Where a Child Arrangements Order is in place, refusing to facilitate contact at the specified time would be considered a breach of the Order. This could result in enforcement action being taken by the other parent. If a child is adamant that they won’t go to contact and there is an order in place, take legal advice on your position and the options available to you, which may include applying to vary the order. Generally, however, the Court will expect you to strongly encourage a child to attend contact and if necessary enforce this with a younger child in the way you would them going to school, unless there is a very good reason not to do so.
If there is no Order in place, there is no legal obligation on you to facilitate contact.
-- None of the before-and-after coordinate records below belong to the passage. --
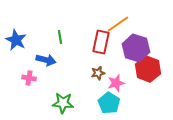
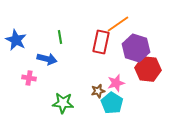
blue arrow: moved 1 px right, 1 px up
red hexagon: rotated 15 degrees counterclockwise
brown star: moved 18 px down
cyan pentagon: moved 3 px right
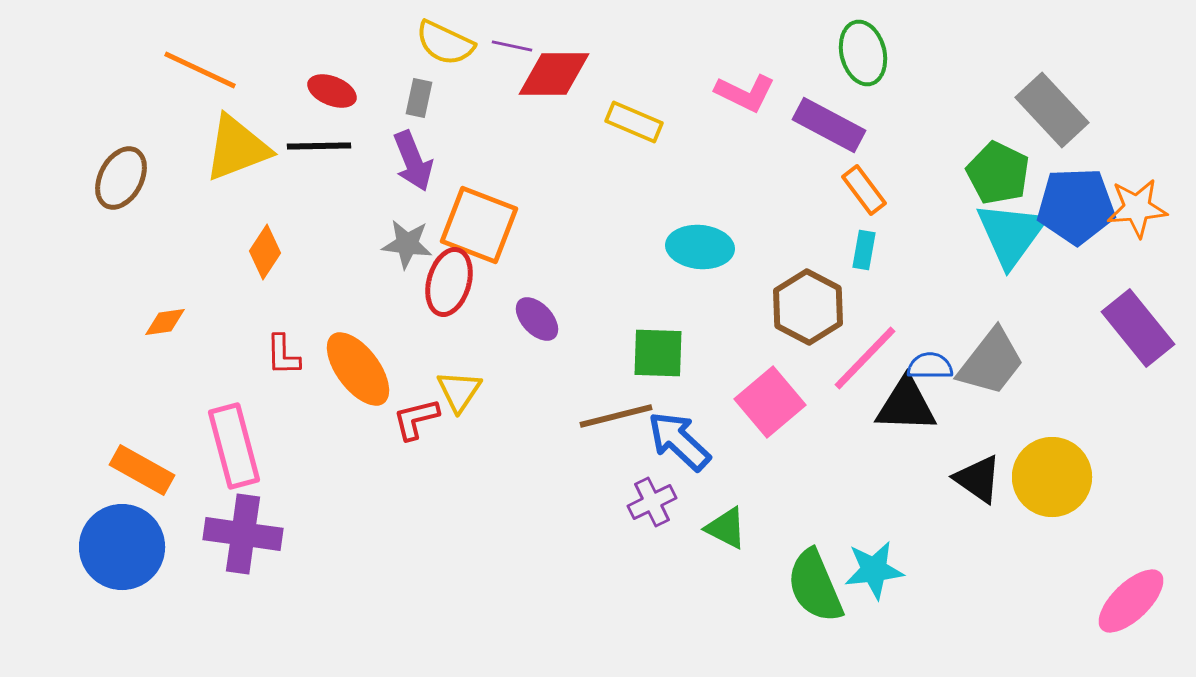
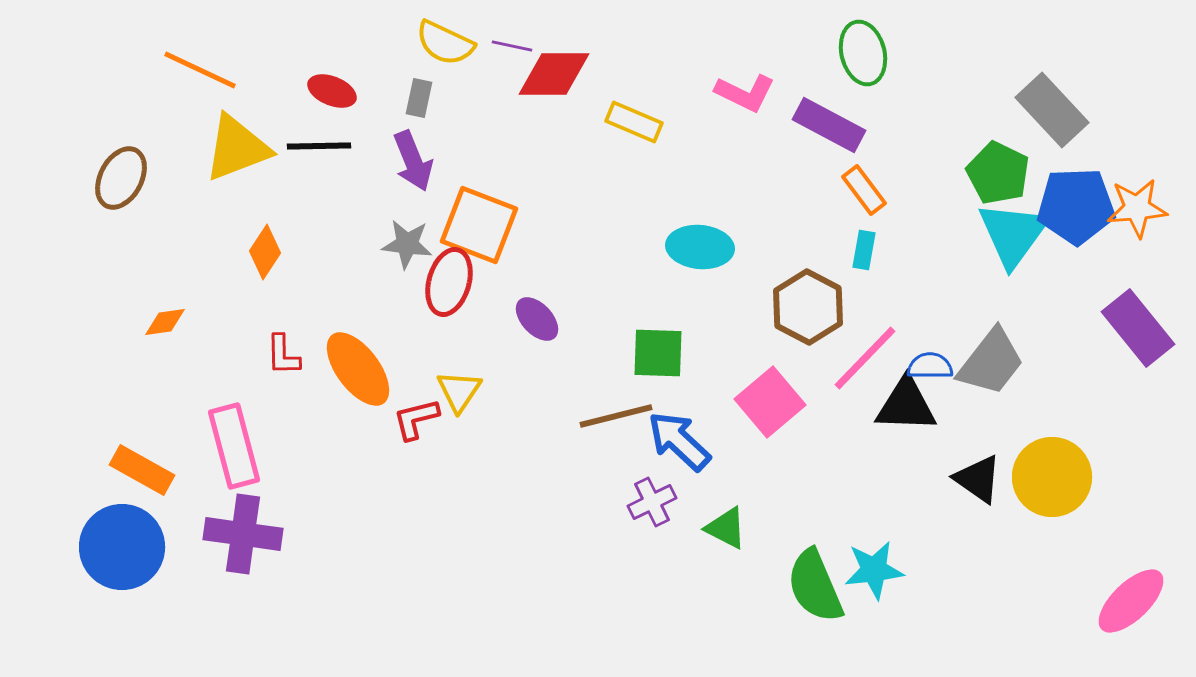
cyan triangle at (1011, 234): moved 2 px right
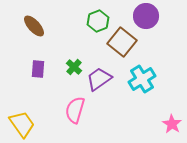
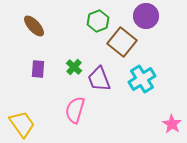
purple trapezoid: rotated 76 degrees counterclockwise
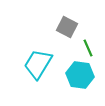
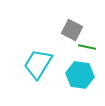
gray square: moved 5 px right, 3 px down
green line: moved 1 px left, 1 px up; rotated 54 degrees counterclockwise
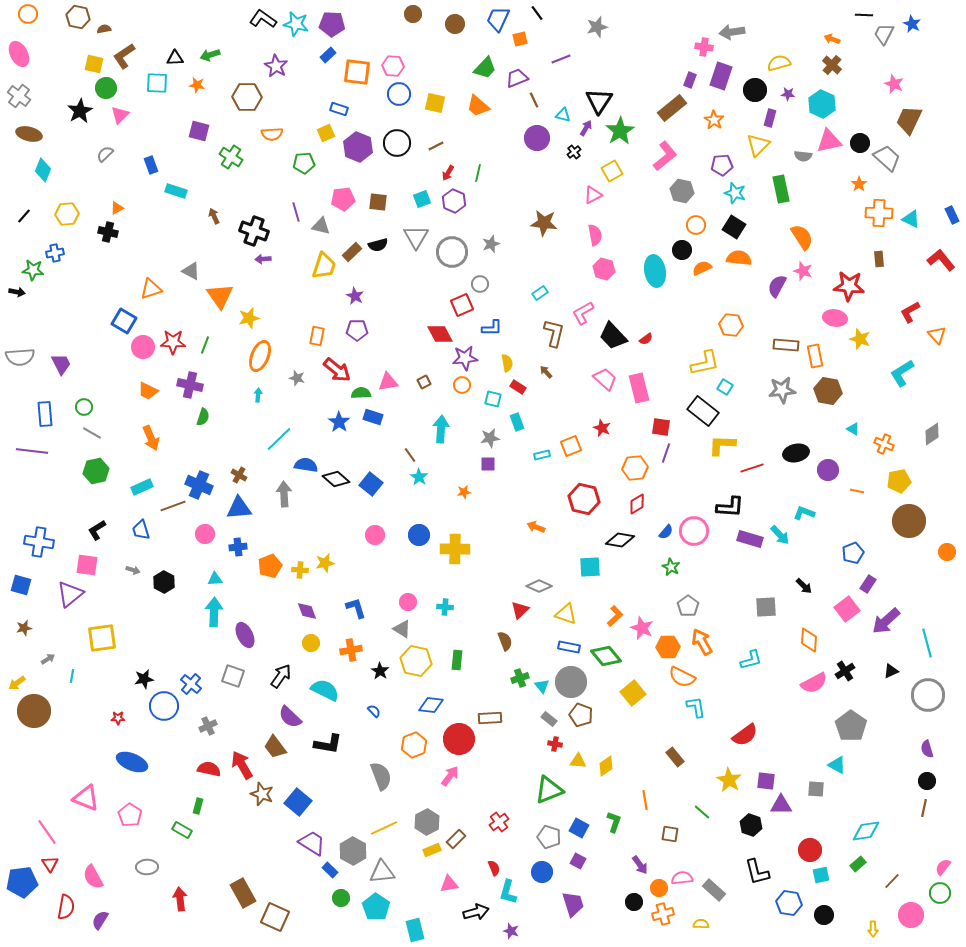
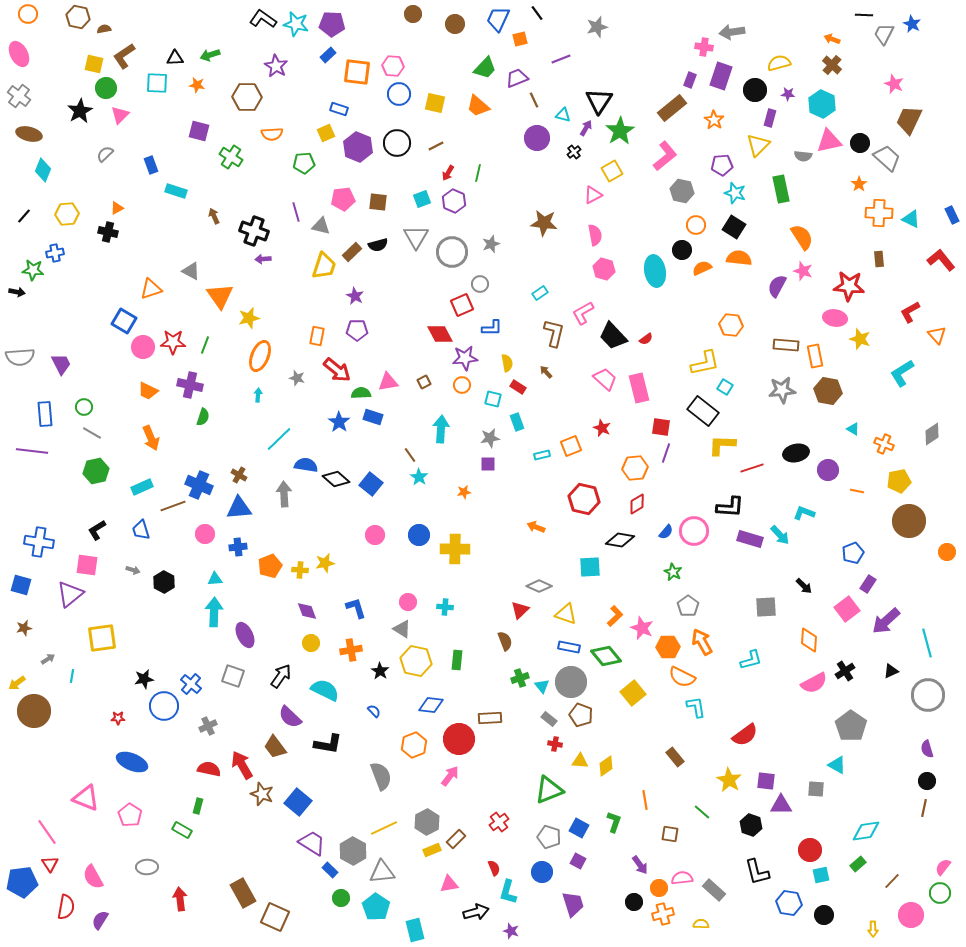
green star at (671, 567): moved 2 px right, 5 px down
yellow triangle at (578, 761): moved 2 px right
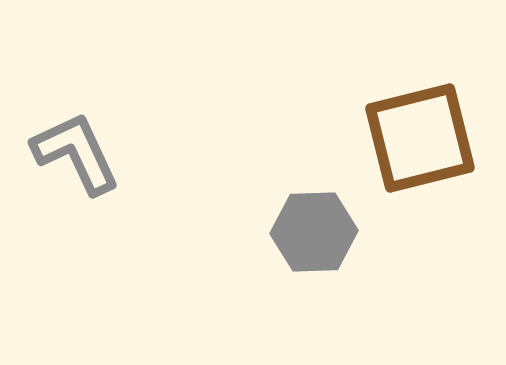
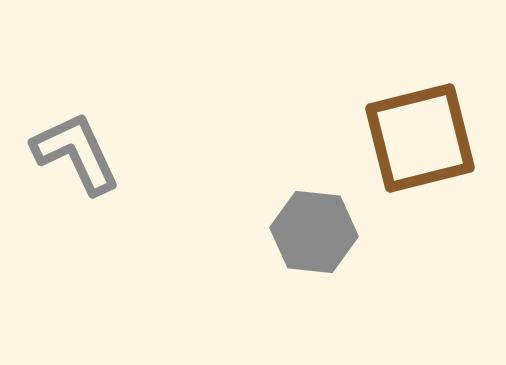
gray hexagon: rotated 8 degrees clockwise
However, refusing to facilitate contact with the other parent may result in them making an application to Court in respect of the child. This can result in lengthy (and potentially costly) Court proceedings which we would urge parents to avoid.
Rather than refusing to facilitate contact, you may find it more productive to speak to the child about why they are feeling the way that they are. For example, is there something about the other parent’s house they do not like? Are they scared of a pet? Does the other parent take a much stricter approach? Once you have understood the underlying issue, you can work towards reaching a compromise and contact can be built up gradually. Depending on the age of the child, mediation including them could also be a potential way forward.
What happens if we cannot agree how much time the child should spend with each parent?
There are a number of process options available to help you reach an agreement with the child’s other parent, or failing that, for a decision to be imposed on you both.
Many families find mediation a particularly effective tool to assist them in reaching an agreement. However, if this does not prove successful, it is open to either parent to make an application to Court for the Court to determine the arrangements, or you could agree that your problem should be decided by an arbitrator as an alternative to Court.
We agree the arrangements, do we need a Child Arrangements Order?
No. If you are able to agree the arrangements between yourselves, there is no need for the arrangement to be embodied in a Child Arrangements Order. However, it is often helpful to set out the arrangements in writing (e.g. by email) so there is no confusion going forwards. You can download a parenting plan from the CAFCASS website to complete together here.
I have been told I am alienating my child’s other parent. What does that mean?
The Families Need Fathers website (www.fnf.org.uk) defines Parental Alienation (PA) as follows:
“A situation in which a resident parent (usually but not exclusively) turns their child against the non-resident parent, intentionally or unintentionally, resulting in the child’s supposed desire to reject all contact with that parent.”
Situations of Parental Alienation are relatively rare, but they can have long-lasting, potentially irreversible, impact on the child and targeted parent. For that reason, the Court can sometimes move the care of the child away from the alienating parent to the other parent in these cases, as the Judge appears to have threatened to do with Angelina and Brad. For further information on Parental Alienation, see this blog.